Saturday, January 09, 2010


Not only does it seem that there is no truth in advertising, but there are quite a few out-right lies.

After a couple of years of watching all my television online, I recently have been watching cable television courtesy my lovely angel/friend Barb. The commercials grate on my nerves but I pay attention to them. And I've noticed some of the fine-print and doublespeak advertisers employ. It's as if they use one tongue to make their product sound like a miracle while they use another tongue (usually in fine-print) to cover their tails. Here are a few of the examples:

  • One currency trading company does everything to entice you to improve your financial circumstances by using their services, AND they just can't tell you enough how reasonable their rates are. I was so busy being brainwashed by the silky-voiced announcer that I almost missed those little words at the bottom of the screen telling me about the "high risk of loss." Hmmm... Well, of COURSE there is a risk.
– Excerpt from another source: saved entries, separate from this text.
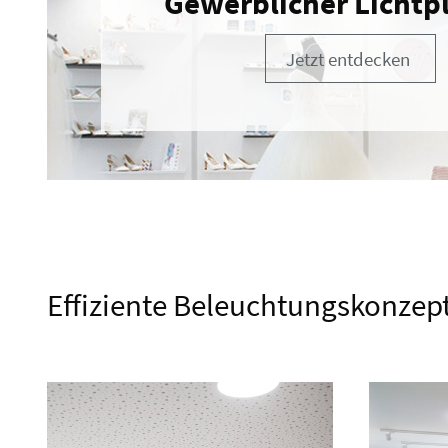
Gewerblicher Lichtp
Jetzt entdecken
Effiziente Beleuchtungskonzept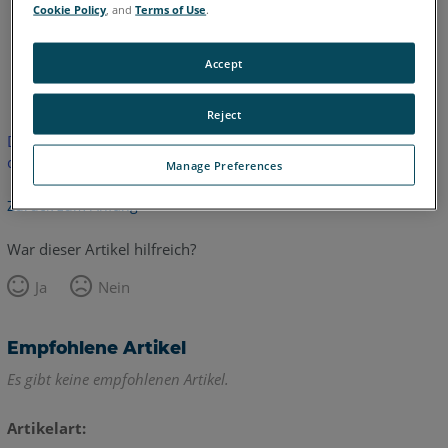
Cookie Policy
, and
Terms of Use
.
Accept
Englisch
Reject
Dieser Artikel wurde nicht übersetzt.Bitte klicken Sie hier, um
die englische Version zu sehen.
Manage Preferences
Zurück zum Anfang
War dieser Artikel hilfreich?
Ja
Nein
Empfohlene Artikel
Es gibt keine empfohlenen Artikel.
Artikelart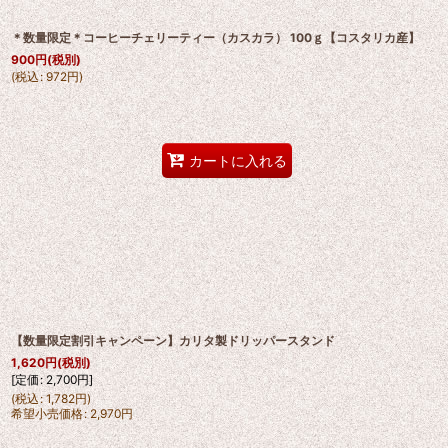
＊数量限定＊コーヒーチェリーティー（カスカラ） 100ｇ【コスタリカ産】
900
円
(税別)
(
税込
:
972
円
)
カートに入れる
【数量限定割引キャンペーン】カリタ製ドリッパースタンド
1,620
円
(税別)
[
定価
:
2,700
円
]
(
税込
:
1,782
円
)
希望小売価格
:
2,970
円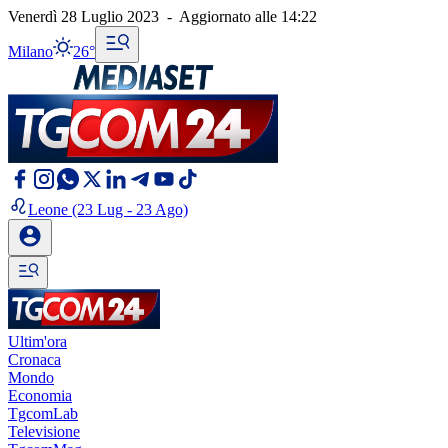
Venerdì 28 Luglio 2023
-
Aggiornato alle
14:22
Milano
26°
Leone
(23 Lug - 23 Ago)
Ultim'ora
Cronaca
Mondo
Economia
TgcomLab
Televisione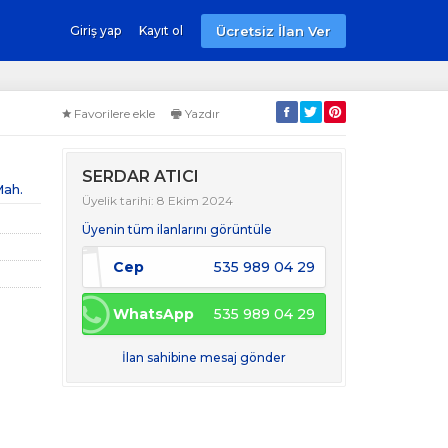
Ücretsiz İlan Ver
Giriş yap
Kayıt ol
Favorilere ekle
Yazdır
SERDAR ATICI
Mah.
Üyelik tarihi: 8 Ekim 2024
Üyenin tüm ilanlarını görüntüle
Cep
535 989 04 29
WhatsApp
535 989 04 29
İlan sahibine mesaj gönder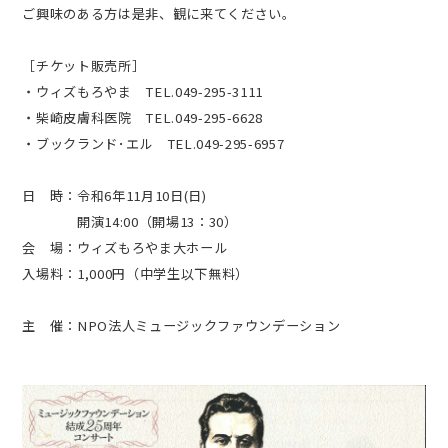
ご興味のある方は是非、観に来てください。
［チケット販売所］
・ウィズもろやま TEL.049-295-3111
・柴崎皮膚科医院 TEL.049-295-6628
・ブックランド･エル TEL.049-295-6957
日 時：
令和6年11月10日(日)
開演14:00（開場13：30）
会 場：ウィズもろやま大ホール
入場料：1,000円（
中学生以下無料）
主 催：NPO法人ミュージックファウンデーション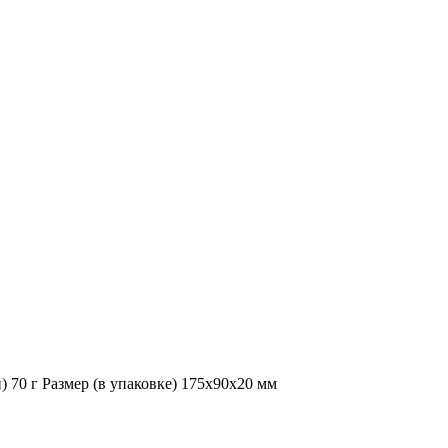
) 70 г Размер (в упаковке) 175x90x20 мм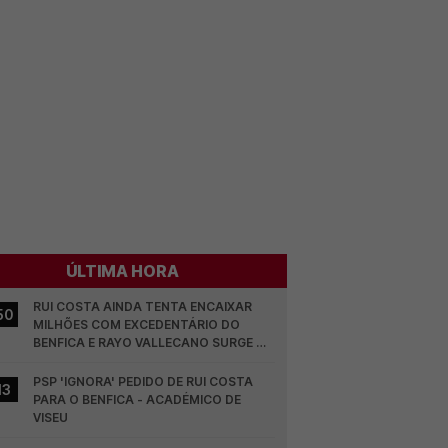
ÚLTIMA HORA
RUI COSTA AINDA TENTA ENCAIXAR 
50
MILHÕES COM EXCEDENTÁRIO DO 
BENFICA E RAYO VALLECANO SURGE NA 
CORRIDA
PSP 'IGNORA' PEDIDO DE RUI COSTA 
13
PARA O BENFICA - ACADÉMICO DE 
VISEU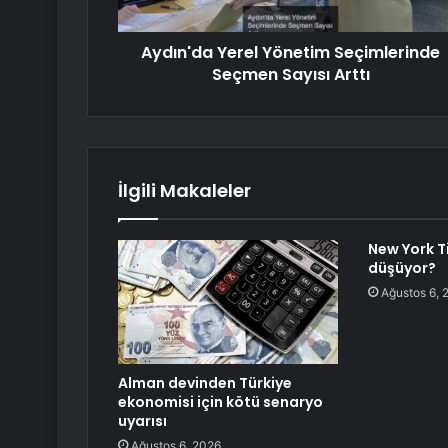
Aydın'da Yerel Yönetim Seçimlerinde
Seçmen Sayısı Arttı
İlgili Makaleler
New York T
düşüyor?
Ağustos 6, 
Alman devinden Türkiye
ekonomisi için kötü senaryo
uyarısı
Ağustos 6, 2026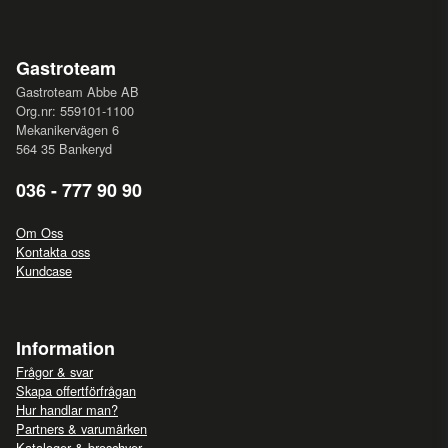
Gastroteam
Gastroteam Abbe AB
Org.nr: 559101-1100
Mekanikervägen 6
564 35 Bankeryd
036 - 777 90 90
Om Oss
Kontakta oss
Kundcase
Information
Frågor & svar
Skapa offertförfrågan
Hur handlar man?
Partners & varumärken
Kataloger & broschyer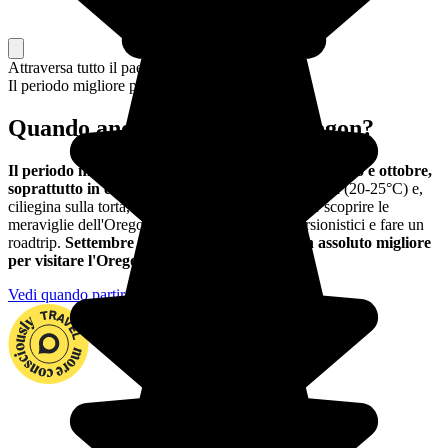
Attraversa tutto il paese, o solo una parte
Il periodo migliore per partire
Quando andare in Oregon Oregon?
Il periodo migliore per visitare l'Oregon è tra maggio e ottobre,
soprattutto in estate
. Le temperature sono piacevoli (20-25°C) e,
ciliegina sulla torta, non piove molto. È ideale per scoprire le
meraviglie dell'Oregon, percorrere sentieri escursionistici e fare un
roadtrip.
Settembre è probabilmente il mese in assoluto migliore
per visitare l'Oregon.
Vedi quando partire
That's true of any type of financial investment, but still... I mean, they made it sound so safe in the actual ad.
  • All the weight-loss ads include a statement that intrigues and confuses me. You know the statement I mean - that one about results being "not typical." Is is just me, or isn't the point of the actual ad to make you think the results shown ARE typical? I mean, why not just portray participates whose results are typical? *shrug*
  • The ads for mascaras really crack me up. I mean, I get it that mascara can make your lashes look darker, and I get it that some mascaras don't smudge as much as others. Okay. But when they start claiming to add length... Riiiiight... C'mon now. Mascara only brushes onto the lashes you already have. Period. I can brush on a whole tube and I will never have lashes as gorgeous as Penelope Cruz's unless I buy some.
  • Car ads are the worse. They ALWAYS show the bare model price ALONGSIDE a car loaded with all the options. The price for the "as shown" model is always down there in that fine print. For the price they show in big, huge and colorful print you're lucky to get a steering wheel and tires. Puh-lease.
  • My favorite of these tricky ads is one for a face-lift procedure. They show these women with sagging skin on their faces and necks and then do all this touting of their inexpensive lifting procedure. The "After" pics show the ladies with firmer, more youthful faces and necks. Faces AND necks. Faces AND necks... Oh yeah? Um hm. That inexpensive procedure they talk about is so inexpensive because it's only for the FACE. Sorry, ladies, if you want the neck job, you better read that fine print and save up your extra change. (I think this one was really a low blow. You know that hopeful people show up for the consultation with their budget all worked out. Can you imagine the disappointment when they realize they have to come up with more money for the whole "After" look - that or invest in turtlenecks to play it off post-surgery...)
I know that we all know there's gonna be fine-print in everything, but it just seems shady when the advertisers get so sneaky about it. I guess that is the point.